O palestrante ficou na dúvida entre duas das respostas e, enquanto enrolava para responder, decidiu-se por “Pense como um artista”, de onde extraiu que:

“Shakespeare foi um ator que se tornou dramaturgo. Os Rolling Stones eram uma banda cover de “rhythm and blues” até que Mick Jagger e Keith Richards começaram a compor suas próprias canções. Leonardo da Vinci divulgava seu ofício como projetista de armamentos, e assim por diante. A lista de planos B é longa e ilustre. Além de instrutiva” (GOMPERTZ, 2015, p. 44).

Houve algum estranhamento na plateia, mas, como é natural no ambiente acadêmico, muitas vezes diante do argumento de autoridade as pessoas se fecham; eis o que aconteceu.

– Bom dia. Sou Janete do Correio Municipal. Minha pergunta é a respeito do envolvimento comunitário na produção de sentido a que o senhor se referiu. Não seria um bem público a produção literária e cultural, para evitar inclusive que a referida produção tenha uma abrangência maior e se amplie a questão do pertencimento – indagou!

Ressuscitou Carlos Lacerda, trazendo-o do ostracismo a que o episódio de Toneleros impôs e sem titubear vociferou:

“A abolição da escravatura, que tem aparecido como obra benfazeja da princesa Isabel, representa na verdade, de um lado, a satisfação dos interesses imperialistas que necessitavam empregar seus capitais no Brasil, e viam no trabalho escravo um obstáculo à industrialização do país. E de outro lado, representa o remate em câmara lenta de uma luta que era dos próprios escravos, insurgidos contra os senhores, e organizados em quilombos, em grupos, tomando armas para lutar pela sua liberdade” (LACERDA, 1998, p. 9).

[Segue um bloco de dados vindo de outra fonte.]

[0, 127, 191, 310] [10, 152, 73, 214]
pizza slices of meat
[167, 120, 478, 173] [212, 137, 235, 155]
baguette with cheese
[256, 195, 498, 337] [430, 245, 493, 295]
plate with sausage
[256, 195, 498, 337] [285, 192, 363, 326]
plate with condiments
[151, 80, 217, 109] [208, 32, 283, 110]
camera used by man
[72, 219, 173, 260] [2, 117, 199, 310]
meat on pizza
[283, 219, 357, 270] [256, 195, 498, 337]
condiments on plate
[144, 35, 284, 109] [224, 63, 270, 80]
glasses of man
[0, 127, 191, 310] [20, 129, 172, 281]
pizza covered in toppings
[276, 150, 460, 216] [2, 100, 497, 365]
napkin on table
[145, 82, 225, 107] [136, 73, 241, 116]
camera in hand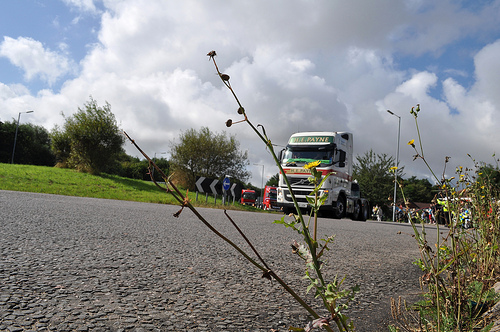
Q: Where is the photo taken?
A: On a street.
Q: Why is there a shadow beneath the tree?
A: It is sunny.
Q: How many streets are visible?
A: One.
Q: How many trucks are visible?
A: One.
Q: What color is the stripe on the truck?
A: Red.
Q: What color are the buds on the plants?
A: Yellow.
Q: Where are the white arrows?
A: In front of the truck.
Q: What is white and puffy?
A: Clouds.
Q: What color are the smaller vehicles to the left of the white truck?
A: Red.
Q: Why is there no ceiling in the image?
A: It is taken outdoors.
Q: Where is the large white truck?
A: On the road.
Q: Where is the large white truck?
A: On the road.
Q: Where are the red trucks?
A: Behind the white truck.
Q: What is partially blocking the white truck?
A: Wildflowers.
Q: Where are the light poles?
A: Alongside the road.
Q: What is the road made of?
A: Asphalt.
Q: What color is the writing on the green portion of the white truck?
A: Yellow.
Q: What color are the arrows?
A: White.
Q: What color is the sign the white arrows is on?
A: Black.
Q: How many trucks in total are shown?
A: 3.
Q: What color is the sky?
A: Blue.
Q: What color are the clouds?
A: White.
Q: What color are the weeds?
A: Green.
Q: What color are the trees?
A: Green.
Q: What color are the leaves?
A: Green.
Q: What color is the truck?
A: White.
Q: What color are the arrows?
A: White.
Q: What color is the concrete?
A: Gray.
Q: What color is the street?
A: Gray.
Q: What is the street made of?
A: Asphalt.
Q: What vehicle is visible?
A: Cab of semi-truck.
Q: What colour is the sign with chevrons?
A: Black and white.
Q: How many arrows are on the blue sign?
A: 1.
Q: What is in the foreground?
A: Yellow flowers.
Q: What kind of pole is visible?
A: Light pole.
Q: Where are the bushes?
A: On the grassy knoll.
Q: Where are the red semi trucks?
A: Behind the white semi truck.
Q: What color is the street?
A: The street is grey.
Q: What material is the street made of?
A: The street is made of concrete.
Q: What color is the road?
A: Black.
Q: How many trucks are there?
A: Three.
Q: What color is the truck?
A: White.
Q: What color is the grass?
A: Green.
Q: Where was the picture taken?
A: Next to the road.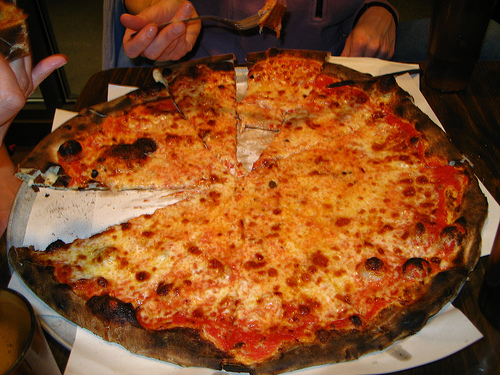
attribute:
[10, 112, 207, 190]
slice — burnt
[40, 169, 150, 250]
grease stain — small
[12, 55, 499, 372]
cardboard — white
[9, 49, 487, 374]
pizza — large, cheese, bitten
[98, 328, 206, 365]
edge — brown, baked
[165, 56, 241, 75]
crust — burnt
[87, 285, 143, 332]
spot — black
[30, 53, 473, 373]
table — dark, brown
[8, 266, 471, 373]
pizza crust — dark brown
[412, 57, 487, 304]
pizza crust — dark brown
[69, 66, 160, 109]
table — wooden, brown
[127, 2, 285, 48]
fork — small and  silver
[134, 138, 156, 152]
spot — dark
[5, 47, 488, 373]
cheese pizza — whole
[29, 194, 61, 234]
plate — white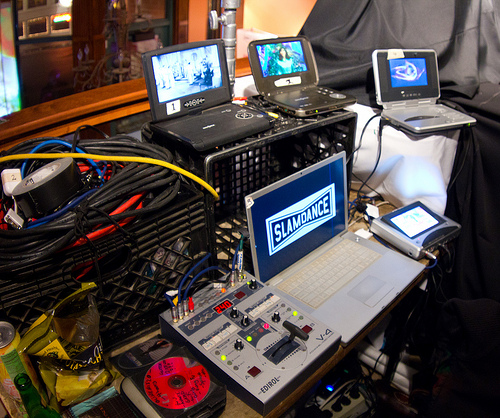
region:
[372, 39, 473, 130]
A small computer laptop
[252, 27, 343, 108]
A small computer laptop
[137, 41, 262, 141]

O par de dois que portava óculos de sol, no ambiente fechado, se desencontrava sem saber o que fazer. E veio outra, agora da primeira fila, a soltar a voz:

– Melissa Fernandes, baiana de nascimento, estudante de sociologia da Federal. O senhor não considera inconsistente o discurso de igualdade racial que se veicula na oficialidade – finaliza apontando para a dupla.

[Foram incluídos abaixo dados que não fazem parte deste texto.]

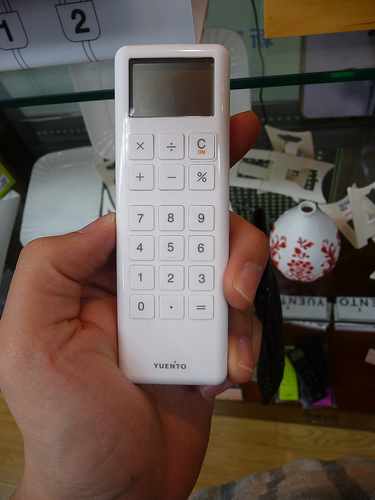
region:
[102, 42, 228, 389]
white oblong calculator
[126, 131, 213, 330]
buttons on the calculator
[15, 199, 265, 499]
hand holding the calculator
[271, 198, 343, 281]
white and red vase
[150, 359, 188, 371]
gray lettering on white background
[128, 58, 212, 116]
screen of the calculator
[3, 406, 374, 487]
hardwood flooring in the room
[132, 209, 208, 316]
gray numbers on white background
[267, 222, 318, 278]
red leaf print on the white vase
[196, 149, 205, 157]
red lettering on white background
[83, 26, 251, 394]
a white Yuento calculator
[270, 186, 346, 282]
a white vase with red design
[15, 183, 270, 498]
a calculator in hand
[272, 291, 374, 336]
white paper with black letters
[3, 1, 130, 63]
a white paper with black numbers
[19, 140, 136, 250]
a square white plate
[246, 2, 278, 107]
a black cord running down wall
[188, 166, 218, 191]
a percent sign on calculator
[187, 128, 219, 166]
the On button of calculator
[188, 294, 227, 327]
an equal sign on calculator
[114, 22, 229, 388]
the device is white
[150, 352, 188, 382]
the text is gray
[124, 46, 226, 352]
the calculator is long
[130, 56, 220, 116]
the screen is off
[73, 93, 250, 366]
holding an odd calculator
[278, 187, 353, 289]
the vase is white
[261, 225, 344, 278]
the floral patterns are red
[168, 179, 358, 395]
the desk is black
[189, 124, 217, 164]
this is the on button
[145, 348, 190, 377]
the text says yuento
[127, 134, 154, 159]
button on white remote control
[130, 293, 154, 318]
button on white remote control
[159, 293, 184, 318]
button on white remote control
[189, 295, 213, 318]
button on white remote control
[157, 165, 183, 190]
button on white remote control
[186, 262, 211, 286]
button on white remote control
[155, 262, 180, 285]
button on white remote control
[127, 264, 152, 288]
button on white remote control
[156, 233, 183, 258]
button on white remote control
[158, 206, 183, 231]
button on white remote control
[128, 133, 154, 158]
white button on remote control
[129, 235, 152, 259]
white button on remote control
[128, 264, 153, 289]
white button on remote control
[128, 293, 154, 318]
white button on remote control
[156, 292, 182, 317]
white button on remote control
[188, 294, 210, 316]
white button on remote control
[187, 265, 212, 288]
white button on remote control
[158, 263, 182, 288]
white button on remote control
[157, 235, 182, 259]
white button on remote control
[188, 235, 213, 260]
white button on remote control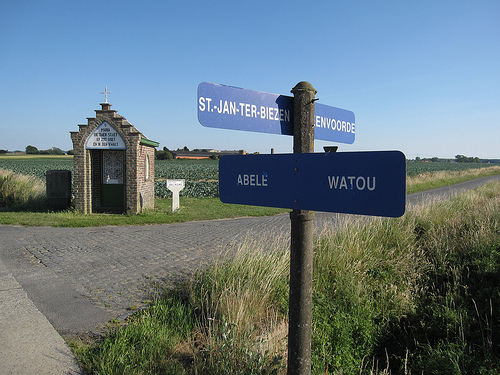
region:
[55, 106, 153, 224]
brown building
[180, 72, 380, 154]
blue and white sign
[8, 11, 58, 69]
white clouds in blue sky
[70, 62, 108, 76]
white clouds in blue sky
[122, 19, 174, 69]
white clouds in blue sky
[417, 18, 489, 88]
white clouds in blue sky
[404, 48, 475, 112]
white clouds in blue sky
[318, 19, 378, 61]
white clouds in blue sky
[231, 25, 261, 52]
white clouds in blue sky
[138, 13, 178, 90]
white clouds in blue sky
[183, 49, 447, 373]
Blue signs on the pole.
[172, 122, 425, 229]
White letters on the blue sign.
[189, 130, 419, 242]
Words on the blue sign.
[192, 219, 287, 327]
Grass by the road.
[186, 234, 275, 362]
Tall grass by the road.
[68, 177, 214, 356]
Road between the grasses.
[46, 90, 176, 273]
Brick building by the road.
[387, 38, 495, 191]
Blue sky in the background.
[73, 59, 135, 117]
Cross on the building.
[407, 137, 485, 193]
Trees in the background.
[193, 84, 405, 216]
Blue signs by the road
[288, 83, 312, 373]
A pole connected to the blue signs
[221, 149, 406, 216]
The sign is rectangular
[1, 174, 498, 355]
A street near the farm field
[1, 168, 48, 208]
Bushes by the side of the road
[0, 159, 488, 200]
A farm field near the road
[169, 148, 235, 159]
A building beyond the farm field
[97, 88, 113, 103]
A cross on top of the building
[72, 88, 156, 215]
A religious building near the road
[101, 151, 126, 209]
A door on the religious building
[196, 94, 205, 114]
The letter is white.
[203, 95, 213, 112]
The letter is white.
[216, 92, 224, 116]
The letter is white.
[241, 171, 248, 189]
The letter is white.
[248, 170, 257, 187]
The letter is white.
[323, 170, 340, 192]
The letter is white.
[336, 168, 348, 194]
The letter is white.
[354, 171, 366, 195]
The letter is white.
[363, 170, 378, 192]
The letter is white.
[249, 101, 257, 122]
The letter is white.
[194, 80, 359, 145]
blue and white street sign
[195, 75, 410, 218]
two blue and white street signs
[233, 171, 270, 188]
white print on a blue sign reading Abele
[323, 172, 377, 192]
white print on a sign reading Watou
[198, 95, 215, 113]
white print on a sign reading ST.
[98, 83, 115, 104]
white cross on a small structure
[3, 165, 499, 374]
long empty road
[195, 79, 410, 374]
two street signs on a pole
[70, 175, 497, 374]
lots of tall gras along a path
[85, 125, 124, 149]
black lettering on a structure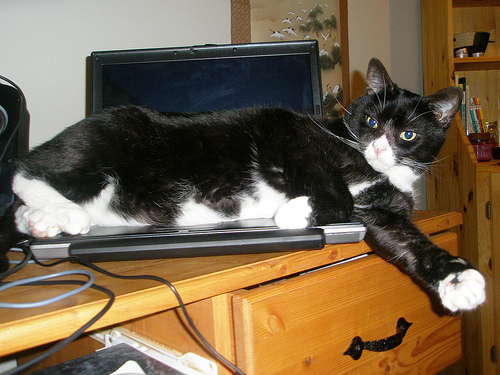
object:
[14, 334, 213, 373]
keyboard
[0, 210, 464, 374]
desk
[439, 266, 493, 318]
paw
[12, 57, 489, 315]
cat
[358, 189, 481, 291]
arm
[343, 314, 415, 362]
handle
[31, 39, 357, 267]
laptop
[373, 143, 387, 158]
nose tip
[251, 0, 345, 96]
birds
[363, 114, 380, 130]
cat eye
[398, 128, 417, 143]
cat eye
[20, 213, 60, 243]
cat paws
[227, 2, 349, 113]
decoration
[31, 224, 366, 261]
keyboard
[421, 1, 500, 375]
cabinet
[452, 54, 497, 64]
shelf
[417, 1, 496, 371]
shelf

– “O discurso inconsciente tem uma ordem, mas a censura impede que ela se manifeste. O discurso público tem uma ordem, mas o inconsciente o sabota, infiltrando-se nele. O trabalho do lapso recusa a ordem que estrutura os dois discursos antagônicos, mina sua gramaticalidade, e produz um discurso híbrido, cuja ordem é anárquica, e cuja gramática se constitui a partir da dissolução da gramática pública.” (ROUANET, 2008, P. 35) – e jogou para o lado as anotações.

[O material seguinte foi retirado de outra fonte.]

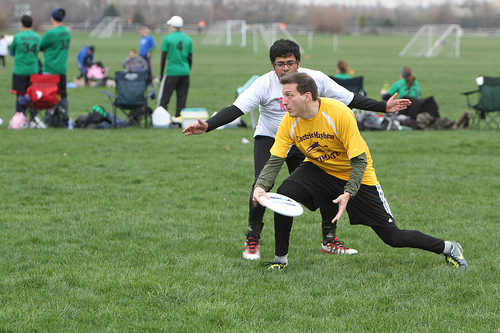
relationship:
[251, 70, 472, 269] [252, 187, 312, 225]
man holds frisbee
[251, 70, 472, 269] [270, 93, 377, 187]
man wears shirt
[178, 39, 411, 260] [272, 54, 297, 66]
man wears glasses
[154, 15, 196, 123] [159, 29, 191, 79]
man wears shirt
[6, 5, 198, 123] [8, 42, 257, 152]
people in field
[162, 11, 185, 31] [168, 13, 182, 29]
hat on head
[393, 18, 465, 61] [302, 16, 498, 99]
soccer goal in field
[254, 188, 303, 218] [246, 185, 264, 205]
frisbee on hand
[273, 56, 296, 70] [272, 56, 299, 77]
glasses on face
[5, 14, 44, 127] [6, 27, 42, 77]
man wears shirt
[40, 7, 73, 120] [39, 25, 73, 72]
man wears shirt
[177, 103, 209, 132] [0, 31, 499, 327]
cooler on field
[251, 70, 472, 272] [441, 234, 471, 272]
man wears shoe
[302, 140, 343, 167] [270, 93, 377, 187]
logo on shirt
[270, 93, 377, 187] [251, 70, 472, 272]
shirt on man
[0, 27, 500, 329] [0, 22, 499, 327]
grass on field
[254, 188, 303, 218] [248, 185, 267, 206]
frisbee in hand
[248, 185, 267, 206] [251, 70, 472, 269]
hand of man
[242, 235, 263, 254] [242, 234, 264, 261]
laces on sneaker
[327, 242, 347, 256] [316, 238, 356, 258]
laces on sneaker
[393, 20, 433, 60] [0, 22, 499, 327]
goal post on field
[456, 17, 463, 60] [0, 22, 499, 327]
goal post on field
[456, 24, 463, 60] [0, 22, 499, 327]
goal post on field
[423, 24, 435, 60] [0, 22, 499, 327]
goal post on field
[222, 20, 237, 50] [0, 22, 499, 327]
goal post on field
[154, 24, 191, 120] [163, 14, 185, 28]
man wearing hat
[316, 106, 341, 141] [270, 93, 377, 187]
stripe on shirt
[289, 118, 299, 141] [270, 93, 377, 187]
stripe on shirt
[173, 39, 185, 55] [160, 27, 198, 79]
number on shirt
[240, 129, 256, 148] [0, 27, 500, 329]
paper on grass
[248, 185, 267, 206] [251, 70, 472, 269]
hand on man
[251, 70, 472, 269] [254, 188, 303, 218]
man holding frisbee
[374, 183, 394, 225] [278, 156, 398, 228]
stripe on shorts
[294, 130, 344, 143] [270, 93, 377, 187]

Não parecia surgirem outros questionamentos diante dessa fala. Mas sempre há um desavisado que não se contenta. O rapaz barbudo e de camiseta branca resolve se manifestar:

– Sou poeta. O senhor não considera arbitrária a escrita na produção de sentido – seus olhos cuspiam fogo, olhando para Cosme e Damião.

“O poeta se desnuda/ Sua maquiagem/ desaparece/ Em silêncio/ Muda” (MARINS, 1990, p. 29).

O diretor do campus reforçava o agradecimento diante do retrato pintado com palavras naquela manhã, ao que o palestrante replica:

– O trabalho do escritor parece com o do fotógrafo, em muitos aspectos.

Alguns aplausos dos remanescentes da balbúrdia sufocaram o silêncio enquanto se apagava a câmara escura da significação. O sol ardia e os homens infiltrados faziam jus aos óculos de sol enquanto colocavam suas máscaras, como todo cidadão de bem.

 

REFERÊNCIAS

GOMPERTZ, Will. Pense como um artista. Rio de Janeiro: Zahar, 2015.

LACERDA, Carlos. O Quilombo de Manuel Congo. 2 ed. Rio de Janeiro: Lacerda ed., 1998.

MARIN, Álvaro. Lobisomem às avessas. Rio de Janeiro: A Taba, 1990.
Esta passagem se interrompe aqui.